Leading No Campaigner Open to ‘Treaties,’ Changing Australia Day

Warren Mundine says the current focus should be on the referendum
Leading No Campaigner Open to ‘Treaties,’ Changing Australia Day
Warren Mundine speaks during the WA Liberals for No Campaign Launch in Perth, Sunday, August 20, 2023. (AAP Image/Richard Wainwright)
Rebecca Zhu

Leading No campaigner Warren Mundine says treaties should still be considered between the Australian government and Indigenous communities while distancing his idea from more radical proposals around reparations.

“One of the things about this debate, and I’ve always been honest, even though I know people on my side don’t agree with me on these two issues. And that’s treaties and that’s changing the date,” he told ABC Insiders on Sept. 17.

Mr. Mundine said a treaty process was more likely to begin if Australians voted No to The Voice referendum on Oct. 14.

The proposed Indigenous Voice to Parliament is a permanent advisory body, comprised of 24 selected Indigenous individuals, who will be voted in by the community and have the authority to make “representations” to Parliament.

Mr. Mundine said he supported treaties with each Aboriginal nation in order to solve the issue of sovereignty to give protections to Aboriginal culture and heritage and to “move on.”

“We need to move on and we’ve got to face the reality that there are 26 million other people in this country who have come here and help build this country, economic and in other ways,” he said.

He added that a lot of work was already being done in this regard with Aboriginal land rights.

“With the [Aboriginal] Land Rights Act and the Native Title Act, Aboriginal people have a major say in what happens on their land,” he said.

“Through that process, 55 percent of Australia now is in Aboriginal ownership, and will probably get up to 70 or 80 percent, I predict, in the next 10 to 20 years.”

Later on, he clarified that by treaties he was referring to Native Title and land rights which gives Indigenous people management over plots of land and a say in whether projects such as rail and road infrastructure, energy projects, agriculture, and mining can go ahead.

“These things have huge commercial outcomes for Aboriginal people in regard to jobs, in regard to training, in regards to running their own business. It’s done a tremendous job for the Aboriginal communities,” he told Sky News Australia.

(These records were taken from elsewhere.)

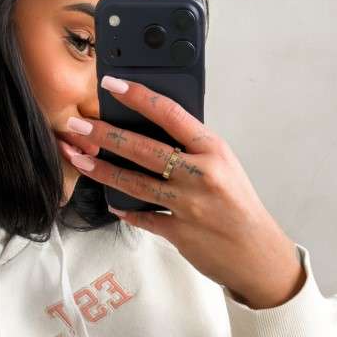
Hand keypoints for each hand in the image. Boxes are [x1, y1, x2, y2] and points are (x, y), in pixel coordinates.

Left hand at [56, 78, 305, 309]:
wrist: (258, 253)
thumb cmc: (240, 206)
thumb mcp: (225, 167)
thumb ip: (194, 150)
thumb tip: (155, 132)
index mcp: (213, 150)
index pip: (170, 113)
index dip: (138, 96)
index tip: (112, 84)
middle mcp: (200, 175)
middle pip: (142, 149)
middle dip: (104, 135)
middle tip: (78, 126)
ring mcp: (188, 205)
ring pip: (135, 183)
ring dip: (102, 170)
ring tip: (80, 158)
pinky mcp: (179, 233)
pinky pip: (144, 217)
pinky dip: (127, 210)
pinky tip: (113, 203)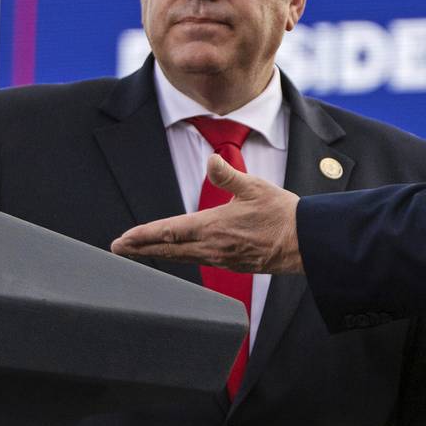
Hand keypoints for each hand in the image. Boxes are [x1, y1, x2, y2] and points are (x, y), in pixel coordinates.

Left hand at [111, 155, 303, 273]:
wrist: (306, 243)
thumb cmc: (283, 213)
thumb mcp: (255, 187)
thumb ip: (228, 175)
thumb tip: (210, 161)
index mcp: (214, 227)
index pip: (169, 232)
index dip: (143, 236)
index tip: (122, 240)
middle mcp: (213, 247)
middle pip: (169, 250)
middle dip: (141, 249)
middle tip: (118, 249)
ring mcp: (223, 259)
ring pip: (182, 258)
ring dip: (158, 254)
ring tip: (140, 251)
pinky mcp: (233, 265)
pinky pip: (199, 261)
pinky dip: (180, 258)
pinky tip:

“That’s what I’m talking about. I’m talking about those land use agreements. I’m talking about how they have had a massive impact for Aboriginal people.”

He has expressed disagreement with treaty proposals brought up by some Yes campaign advocates and from the full statement of the Uluru Statement from the Heart, which includes reparations to be fixed to GDP.

Change the Date

Mr. Mundine also reaffirmed his support for changing the date of Australia Day (Jan. 26) but conceded there would be issues with any other date chosen, his own suggestion being Jan. 1—Australia’s Federation Day.

“January 26 is always going to be an important day because of the fact that the Europeans came to Australia and set up the colonies here,” he said.

“We can’t get away from that, but we can’t become captive of it.”

Mr. Mundine said Jan. 26 will represent conflict, conquest, and the negative impact of colonisation “only if we let it be.”

“We’ve got to face the facts, then we’ve got to move on from that. Yes, recognise that history. Yes, recognise the invasion, recognise good and the bad that’s in our history, but we’ve still got to move on,” he said.

Despite acknowledging the significance of the date, Mr. Mundine supports changing the date because the constant, annual arguing about the issue was not helping the Indigenous community.

Lasting Impact of Colonisation

Mr. Mundine also said Aboriginal people cannot keep saying that colonisation has kept the Aboriginal community in poverty and barred them from opportunities to improve their lives.

He highlighted that all groups of people have been colonised at some point in history.

“I don’t believe that history traps Aboriginals in disadvantage. I believe Aboriginal people can move forward and economic participation is the key,” he wrote on X, previously known as Twitter.
His comments come after fellow No campaigner, Senator Jacinta Price, told the National Press Club there was no lasting negative impact from British colonisation of Australia.

Indigenous Australians minister, Senator Linda Burney, called Ms. Price’s comments “offensive” and a “betrayal” of many people’s stories.

Meanwhile, Ms. Price called for Australians to move away from the issue of race.

“If you can’t even see yourself as an Australian, at least see yourself as a human being,” Ms. Price said.

Similarly, Mr. Mundine called for people to step away from racist remarks and focus on the issues around the referendum.

“The problem we have is that once you start talking about race, it never ends well. And we’ve seen that on both sides of the aisle and it’s been pretty dreadful,” he said, noting he had been surprised at the intensity of racist abuse he has received in the last 12 months.

“So we’ve got to stop talking about race and actually get back to the referendum and start talking about those issues.”

Mr. Mundine said if the No vote prevailed, then the real work would begin to have accountability for the billions of dollars that are being spent on Indigenous causes every year without any beneficial results.